Blanco dizia ter como atuação a área de educação financeira. Ao ser confrontado pelo senador, que teve acesso ao cadastro da Valorem,  o coronel admitiu que a empresa podia sim atuar na área  de saúde, o que, segundo ele, foi possível, com um ajuste contábil nas finalidades da empresa.

“O senhor participa de diversas reuniões online, e troca diversas ligações, com um bando de criminosos, estelionatários, que queriam receber vantagem financeira numa negociata com o Ministério da Saúde, exatamente com o setor do qual o senhor fez parte. Aí o senhor altera a configuração de sua empresa para adequá-la à negociata do qual o senhor estava participando”, afirmou Alessandro Vieira.

Cara-de-pau

“E o senhor tem a cara-de-pau de vir para essa CPI para se apresentar como uma pessoa que, de boa vontade, apenas fez uma interface” [entre o Ministério da Saúde e inmtermediários de vacinas]. É zombar da inteligência das pessoas. Deve achar que somos um bando de patetas”, completou Alessandro Vieira.

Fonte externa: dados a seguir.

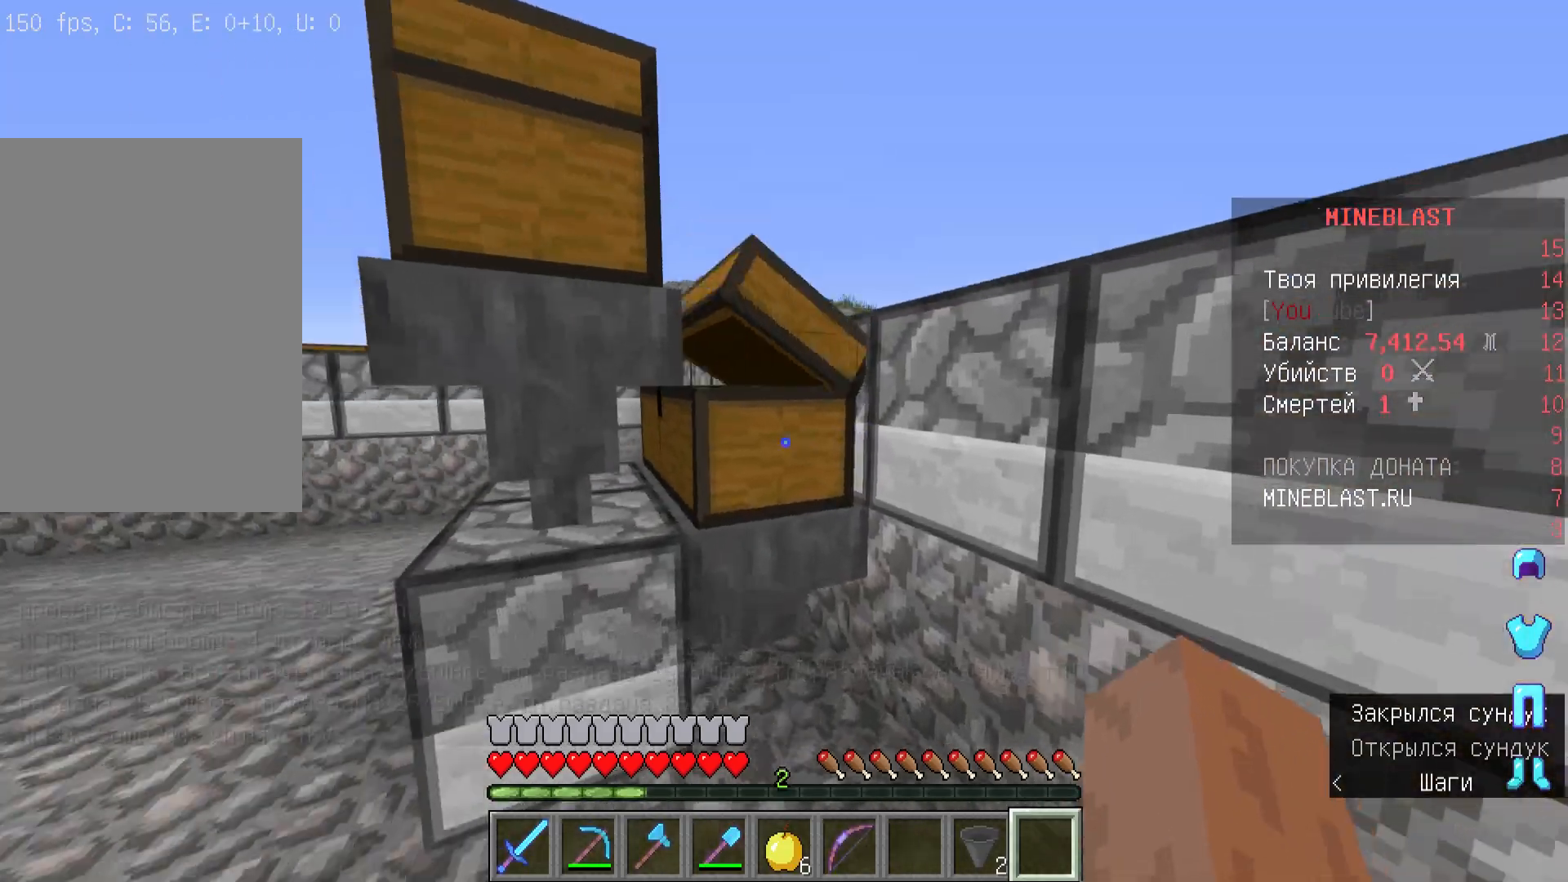
{"keys": ["a", "s"], "mouse": [], "events": [[400, "a", "down"]]}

Marcelo Blanco, que fazia parte da equipe militar montada pelo general Eduardo Pazuello, então ministro da Saúde, foi exonerado em janeiro passado e imediatamente passou a intermediar a compra de vacinas.

Com a empresa já criada, o coronel Blanco teve o já mencionado jantar, em um shopping de Brasília, com os demais personagens do caso, entre eles seu ex-chefe, o ex-diretor de Logística do Ministério da Saúde, Roberto Ferreira Dias, e o atravessador e policial militar Luiz Paulo Dominguetti Pereira, da Davati Medical Supply.

Foi Blanco quem apresentou Dias a Dominguetti. Para a CPI, o coronel é visto como um dos elos entre o grupo que agia a partir do ministério e as intermediárias de venda de vacinas. Apesar de afirmar não ter se esforçado para que as tratativas avançassem, o coronel realizou 108 ligações para Dominghetti num espaço de 30 dias, sendo 64 com sua iniciativa.

“E o senhor foi incapaz de perceber que ele era um estelionatário?”, questionou o senador.

‘Comissionamento’

Em depoimento anterior à CPI, Cristiano Carvalho, também da Davati, disse que Dominguetti comentou com ele sobre um pedido de “comissionamento” do “grupo do Blanco”, feito durante o jantar. Também à comissão, Dominguetti disse que o “comissionamento” viria com o pagamento de propina de US$ 1 por dose, num lote de 400 milhões de doses da vacina AstraZeneca negociado com a Davsti. As vacinas nunca existiram, mas a negociação suspeita e o pedido de propina, para a CPI, foram bem reais.